Press Release
National Nurses United Responds to The View's Disparaging Remarks about Nurses
National Nurses United (NNU), the largest organization of nurses in the U.S., would like to express disappointment regarding ABC show The View’s disparaging, patronizing and misinformed comments on nursing.
This week, in discussing the talent portion of the Miss America pageant, hosts of The View mocked Miss Colorado Kelly Johnson’s (pictured to the right) monologue on her profession as a nurse, including host Joy Behar asking why she was holding “a doctor’s stethoscope.” Behar later excused her comments as “inattentive,” saying she thought Johnson’s uniform was “a costume,” and co-host Whoopi Goldberg encouraged viewers to see the initial segment as “a joke.”
NNU’s registered nurse members would like to be clear that trivializing the role of nurses is not only unfunny—but also part of a consistent media misrepresentation of nurses playing a supporting, background role, in the shadow of doctors. In reality, nurses are trained, college-educated professionals, with their own independent, complex, life-saving scope of practice. Nurses spend the most time with patients, observing signs and symptoms of illness, reactions to treatment, and changes in condition, to which they must respond promptly and effectively. They mobilize the healthcare team, manage complex technology, oversee the care and responses to therapies, and endlessly advocate in support of a patient’s best interest and recovery. To do this, they use tools such as their own stethoscopes. Given the amount of time nurses spend with patients, it would be fair to say nurses use them more often than doctors.

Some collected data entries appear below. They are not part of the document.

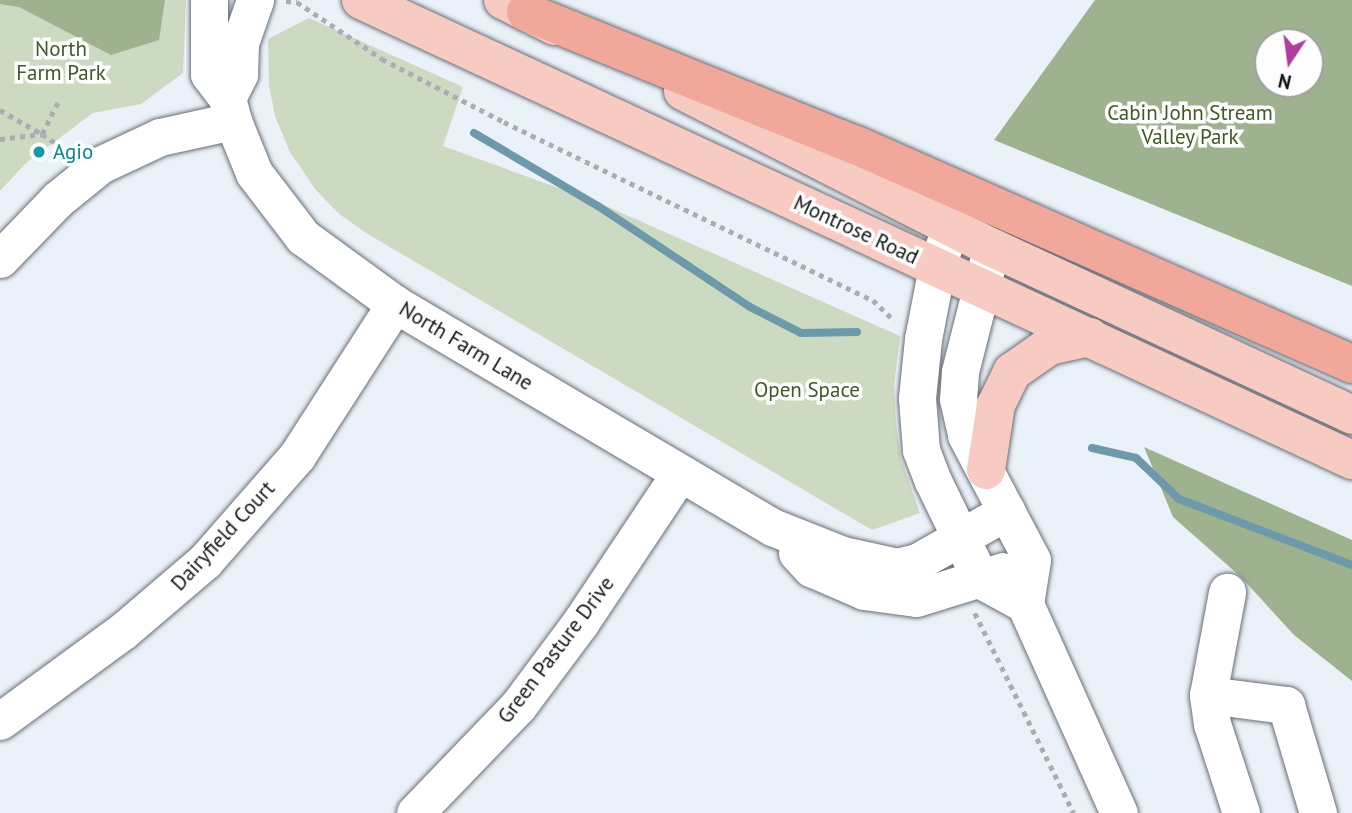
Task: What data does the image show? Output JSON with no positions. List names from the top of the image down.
{
  "streets": {
    "main road": ["Montrose Road"],
    "street": ["North Farm Lane", "Dairyfield Court", "Green Pasture Drive"]
  },
  "crossings": [
    ["North Farm Lane", "Dairyfield Court"],
    ["North Farm Lane", "Green Pasture Drive"]
  ],
  "parks": ["North Farm Park", "Cabin John Stream Valley Park", "Open Space"],
  "places": ["Agio"],
  "north": "bottom"
}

Additionally, when patients and families are at their most vulnerable, as Johnson pointed out, nurses are there to provide emotional support and help with navigating the often-confusing healthcare system. Without a single payer system, it’s also important to note that patients who still find themselves under- or uninsured (even with the Affordable Care Act) are often entering hospitals only when their illnesses have already become life threatening, making the front line of care—nurses—even more critical. A nurse’s compassion is only the emotional component to an also physically and mentally demanding job. As Johnson implies at the end of her monologue, the phrase “just a nurse” cannot possibly do justice to the reality of how many nurses’ stethoscopes capture everything from a baby’s first breath and cry, to a dying patient’s last heart beat and everything in between.
To that end, NNU welcomes this opportunity to more clearly define the role of nurses in mainstream media. We would like to encourage hosts of The View to use their platform not to just spread stereotypes about nurses, perpetuated by popular TV shows—but to play a critical role in speaking of nurses as the dignified professionals they are. Johnson’s talent may not have come draped in a sequined evening gown. Saving patients often happens in non-descript scrubs, as a matter of course—all in a day’s work. That is a talent for which we owe nurses respect, if not our very lives.